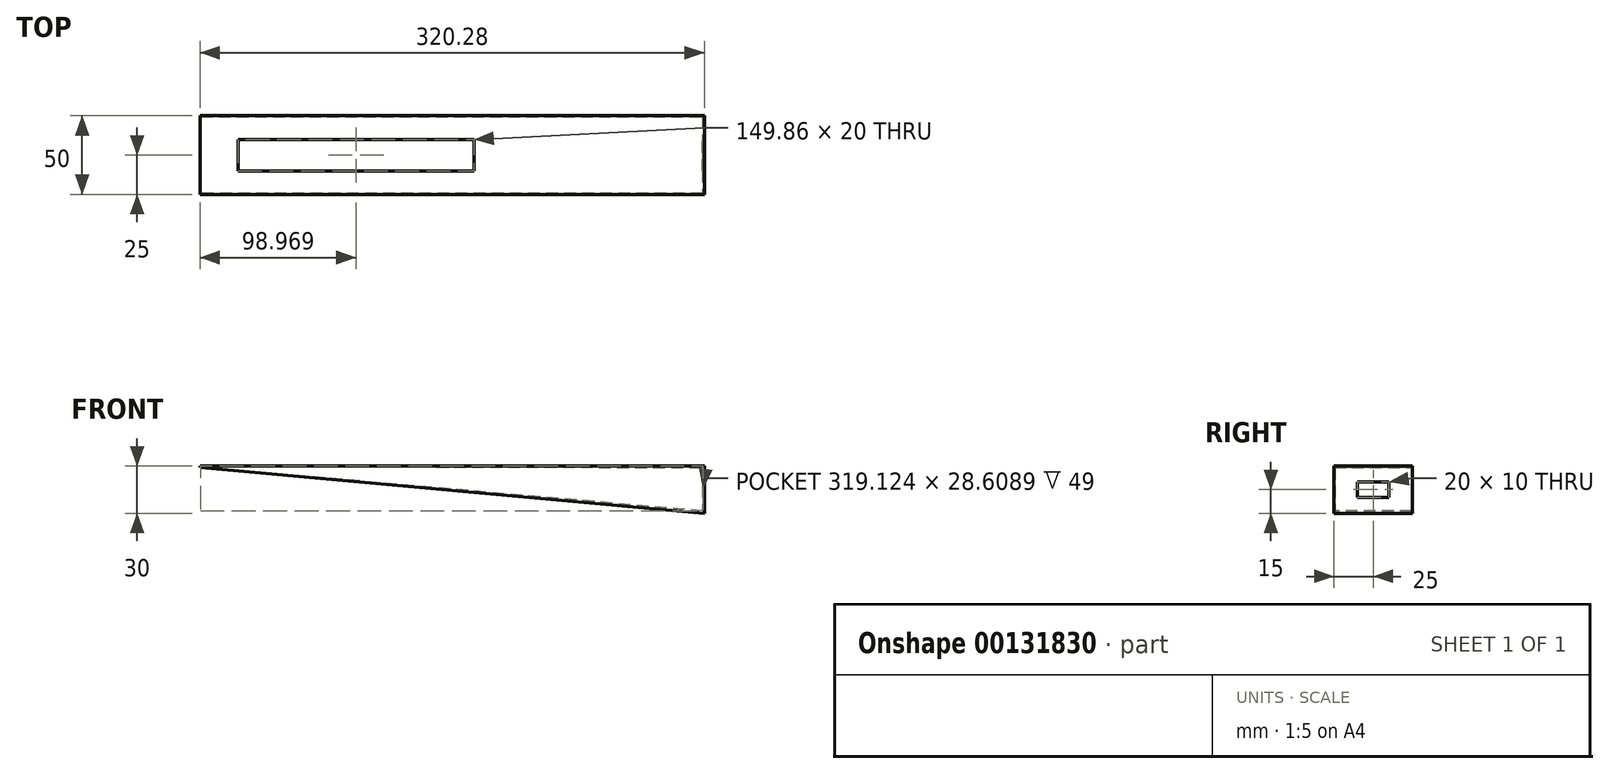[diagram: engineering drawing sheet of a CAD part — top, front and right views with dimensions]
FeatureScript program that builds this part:
annotation { "Feature Type Name" : "Feature", "Feature Type Description" : "" }
export const myFeature = defineFeature(function(context is Context, id is Id, definition is map)
    precondition{}
    {
        {
            var Q0;
            Q0=qCreatedBy(makeId("Front.planeOp"),FACE);
            var sketch = newSketch(context, id + "F0", { "sketchPlane" : qUnion([Q0])});
            skLineSegment(sketch, "E0", {"start": v(-69.66, 0) * mm, "end": v(250.34, 0) * mm});
            skLineSegment(sketch, "E1", {"start": v(-69.8, -0.9) * mm, "end": v(250.34, -30) * mm});
            skLineSegment(sketch, "E2", {"start": v(250.34, -30) * mm, "end": v(250.34, 0) * mm});
            skLineSegment(sketch, "E3", {"start": v(-69.66, -0.03) * mm, "end": v(249.33, -0.97) * mm});
            skLineSegment(sketch, "E4", {"start": v(249.33, -0.97) * mm, "end": v(249.25, -28.64) * mm});
            skLineSegment(sketch, "E5", {"start": v(249.25, -28.64) * mm, "end": v(-69.79, -0.83) * mm});
            skLineSegment(sketch, "E6", {"start": v(-69.66, -0.03) * mm, "end": v(-69.79, -0.83) * mm});
            skLineSegment(sketch, "E7", {"start": v(-69.94, -0.88) * mm, "end": v(-69.8, -0.9) * mm});
            skLineSegment(sketch, "E8", {"start": v(-69.8, 0) * mm, "end": v(-69.94, -0.88) * mm});
            skLineSegment(sketch, "E9", {"start": v(-69.8, 0) * mm, "end": v(-69.66, 0) * mm});
            skSolve(sketch);
        }
        {
            var Q0;
            Q0=makeQuery(id+"F0.imprint","IMPRINT",FACE,{"disambiguationData":[TD([[makeQuery(id+"F0.imprint","IMPRINT",EDGE,{"derivedFrom":sQuery(id+"F0.wireOp",EDGE,"hZ2UMt2E-fBOG-nuDn-IccN-yUAMeZouQCkQ")}),-1.0]])]});
            var Q1;
            Q1=makeQuery(id+"F0.imprint","IMPRINT",FACE,{"disambiguationData":[TD([[makeQuery(id+"F0.imprint","IMPRINT",EDGE,{"derivedFrom":sQuery(id+"F0.wireOp",EDGE,"E0")}),-1.0]])]});
            var Q2;
            Q2=makeQuery(id+"F0.imprint","IMPRINT",FACE,{"disambiguationData":[TD([[makeQuery(id+"F0.imprint","IMPRINT",EDGE,{"derivedFrom":sQuery(id+"F0.wireOp",EDGE,"E3")}),-1.0]])]});
            extrude(context, id + "F1", {"entities" : qUnion([Q0, Q1, Q2]), "depth" : 50 * mm, "symmetric" : true});
        }
        {
            var Q0;
            Q0=makeQuery(id+"F0.imprint","IMPRINT",FACE,{"disambiguationData":[TD([[makeQuery(id+"F0.imprint","IMPRINT",EDGE,{"derivedFrom":sQuery(id+"F0.wireOp",EDGE,"E3")}),-1.0]])]});
            extrude(context, id + "F2", {"entities" : qUnion([Q0]), "operationType" : NewBodyOperationType.REMOVE, "oppositeDirection" : true, "depth" : 49 * mm, "symmetric" : true});
        }
        {
            var Q0;
            Q0=makeQuery(id+"F1.opExtrude","SWEPT_FACE",FACE,{"disambiguationData":[OSD([sQuery(id+"F0.wireOp",EDGE,"E2")])]});
            var sketch = newSketch(context, id + "F3", { "sketchPlane" : qUnion([Q0])});
            skLineSegment(sketch, "E10.bottom", {"start": v(-10, -10) * mm, "end": v(10, -10) * mm});
            skLineSegment(sketch, "E10.top", {"start": v(-10, -20) * mm, "end": v(10, -20) * mm});
            skLineSegment(sketch, "E10.left", {"start": v(-10, -10) * mm, "end": v(-10, -20) * mm});
            skLineSegment(sketch, "E10.right", {"start": v(10, -10) * mm, "end": v(10, -20) * mm});
            skSolve(sketch);
        }
        {
            var Q0;
            Q0=makeQuery(id+"F3.imprint","IMPRINT",FACE,{"disambiguationData":[TD([[makeQuery(id+"F3.imprint","IMPRINT",EDGE,{"derivedFrom":sQuery(id+"F3.wireOp",EDGE,"E10.bottom")}),-1.0]])]});
            extrude(context, id + "F4", {"entities" : qUnion([Q0]), "operationType" : NewBodyOperationType.REMOVE, "endBound" : BoundingType.UP_TO_NEXT, "oppositeDirection" : true, "depth" : 25 * mm});
        }
        {
            var Q0;
            Q0=makeQuery(id+"F1.opExtrude","SWEPT_FACE",FACE,{"disambiguationData":[OSD([sQuery(id+"F0.wireOp",EDGE,"E0"),sQuery(id+"F0.wireOp",EDGE,"E9")])]});
            var sketch = newSketch(context, id + "F5", { "sketchPlane" : qUnion([Q0])});
            skLineSegment(sketch, "E11.bottom", {"start": v(-45.9, 10) * mm, "end": v(103.96, 10) * mm});
            skLineSegment(sketch, "E11.top", {"start": v(-45.9, -10) * mm, "end": v(103.96, -10) * mm});
            skLineSegment(sketch, "E11.left", {"start": v(-45.9, 10) * mm, "end": v(-45.9, -10) * mm});
            skLineSegment(sketch, "E11.right", {"start": v(103.96, 10) * mm, "end": v(103.96, -10) * mm});
            skSolve(sketch);
        }
        {
            var Q0;
            Q0=makeQuery(id+"F5.imprint","IMPRINT",FACE,{"disambiguationData":[TD([[makeQuery(id+"F5.imprint","IMPRINT",EDGE,{"derivedFrom":sQuery(id+"F5.wireOp",EDGE,"E11.bottom")}),-1.0]])]});
            extrude(context, id + "F6", {"entities" : qUnion([Q0]), "operationType" : NewBodyOperationType.REMOVE, "endBound" : BoundingType.UP_TO_NEXT, "oppositeDirection" : true, "depth" : 25 * mm});
        }
    });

-- -- --

*WRITTEN INSTRUCTION*. Show each line of the records above that contains the string "context", matching case, and copy every such line in full.

*SOLUTION TO THIS PROBLEM*.
export const myFeature = defineFeature(function(context is Context, id is Id, definition is map)
            var sketch = newSketch(context, id + "F0", { "sketchPlane" : qUnion([Q0])});
            extrude(context, id + "F1", {"entities" : qUnion([Q0, Q1, Q2]), "depth" : 50 * mm, "symmetric" : true});
            extrude(context, id + "F2", {"entities" : qUnion([Q0]), "operationType" : NewBodyOperationType.REMOVE, "oppositeDirection" : true, "depth" : 49 * mm, "symmetric" : true});
            var sketch = newSketch(context, id + "F3", { "sketchPlane" : qUnion([Q0])});
            extrude(context, id + "F4", {"entities" : qUnion([Q0]), "operationType" : NewBodyOperationType.REMOVE, "endBound" : BoundingType.UP_TO_NEXT, "oppositeDirection" : true, "depth" : 25 * mm});
            var sketch = newSketch(context, id + "F5", { "sketchPlane" : qUnion([Q0])});
            extrude(context, id + "F6", {"entities" : qUnion([Q0]), "operationType" : NewBodyOperationType.REMOVE, "endBound" : BoundingType.UP_TO_NEXT, "oppositeDirection" : true, "depth" : 25 * mm});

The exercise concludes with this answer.